For instance, it would be questionable for a bank to continue to hold customer relationships with a suspicious client if all or most of that client’s activity is suspect. That said, should banks be blamed for not stopping suspicious transactions?
Not entirely, because a bank’s responsibility is to its client. Banks may run the risk of exposure to unnecessary legal suits for taking unilateral action such as withholding clients’ funds or declining to effect transactions on suspicion of its illicit nature. Essentially, banks require court orders to freeze bank accounts, and therefore have little scope to take immediate action should suspicious activity occur.

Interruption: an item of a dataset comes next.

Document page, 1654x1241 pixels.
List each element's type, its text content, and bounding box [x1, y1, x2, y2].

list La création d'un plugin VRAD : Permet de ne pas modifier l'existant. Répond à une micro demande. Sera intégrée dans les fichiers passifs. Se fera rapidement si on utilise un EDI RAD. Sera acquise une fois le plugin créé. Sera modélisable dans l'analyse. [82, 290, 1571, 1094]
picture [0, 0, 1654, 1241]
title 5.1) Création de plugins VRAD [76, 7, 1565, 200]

So how can banks protect themselves? Under POCAMLA, a bank may raise as a defence the fact that it had reported the suspicious transaction under the terms set out in the Act. The UK legal and regulatory environment has what may be a better approach that addresses the legal nightmare for banks in trying to balance between their responsibilities under the law and their responsibilities to their clients. Banks in the UK are permitted to submit a request for a Defence against Money Laundering (DAML). How this works is that where a bank has reasons to believe that the transactions relate to illegal activities, they could still continue with the transaction but only after obtaining consent from their FRC equivalent to carry out the transaction. This DAML then provides a buffer against dealing in illicit proceeds where there was inaction by the intelligence unit and relevant enforcement agencies. Obtaining consent does not necessarily release a reporting entity from discharging its regulatory obligations. Perhaps a similar provision in POCAMLA should be considered by regulators.
GRACE MUHIA, Certified Anti-Money Laundering Specialist and Forensics Senior Associate at PwC Kenya.